The metadata described in the PEP has been designed with the implicit assumption that (1) == (2) == (3) but that is not accurate for many Python packages. In the discussion now it seems clear that the implicit expectation of the PEP was for License-Expression to mean at least (2) if not both (2) and (3) (hence the PEP says that (2) != (3) is out of scope). The way that the metadata field is defined though as implicitly being the “project license” means that maintainers of Python packages are generally going to want it to be (1). Usually that will be the same as (2) but e.g. in pip’s case it isn’t.

For the use case where you want to know the license of all of the contents of the sdist I think that the best thing is to have a metadata field that unambiguously says that that is what it is e.g.:

Sdist-Contents-License-Expression = ...

The metadata is most likely to be recorded accurately if it is clear what it should apply to and if we can avoid conflating it with the “project license” for any cases where that might be different. If we don’t allow these things to be recorded distinctly then there is a risk that projects will simply interpret the field how they want which undermines the “I want to know the license for all sdist contents” use case. If e.g. PyPI, GitHub etc are going to extract the License-Expression field and display it on e.g. the repo landing page then you will see projects recording it as (1) regardless of whether any “specification” says it is supposed to mean (2).

5 Likes

I agree with you and @oscarbenjamin that it would be simpler if this PEP referred to a project’s license(s) rather than a distribution package license(s), for a variety of reasons already outlined.

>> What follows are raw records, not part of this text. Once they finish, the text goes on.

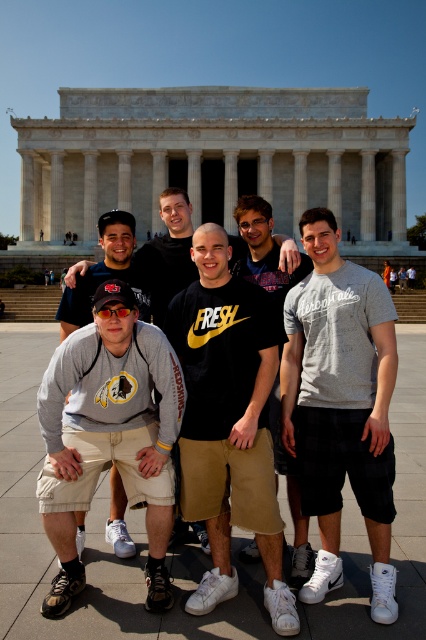
Question: Which point is farther from the camera taking this photo?

Choices:
 (A) (319, 557)
 (B) (85, 298)

Answer: (B)

Question: Does gray heathered t-shirt at center appear on the left side of gray fabric skateboard at lower left?

Choices:
 (A) yes
 (B) no

Answer: (B)

Question: Among these objects, which one is nearest to the camera?

Choices:
 (A) gray heathered t-shirt at center
 (B) black matte t-shirt at center
 (C) gray cotton sweatshirt at center
 (D) gray cotton hoodie at lower left

Answer: (B)

Question: Does gray heathered t-shirt at center have a larger size compared to gray fabric skateboard at lower left?

Choices:
 (A) yes
 (B) no

Answer: (A)

Question: Is gray heathered t-shirt at center to the left of gray fabric skateboard at lower left from the viewer's perspective?

Choices:
 (A) yes
 (B) no

Answer: (B)

Question: Which object appears closest to the camera in this image?

Choices:
 (A) matte black shirt at center
 (B) black matte t-shirt at center
 (C) gray cotton hoodie at lower left
 (D) gray cotton sweatshirt at center

Answer: (B)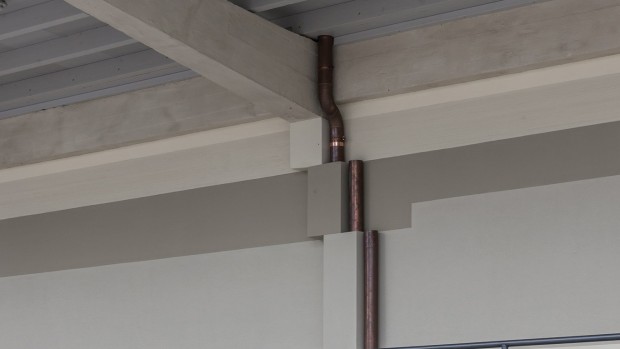
Identify the location of underside of a wood plank. This screenshot has width=620, height=349. (480, 84), (253, 132), (250, 84).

However, on reviewing, while the PEP mentions both projects and distributions, the language and framing lean heavily toward distributions, e.g., the rejection of handling different licenses between sdists and wheels assumes license metadata applies to the distribution.

If it is decided that PEP 639 core metadata fields should refer to the project and not the package distribution then a significant amount of the language should be updated or it would seemingly contradict much of the rest of the PEP.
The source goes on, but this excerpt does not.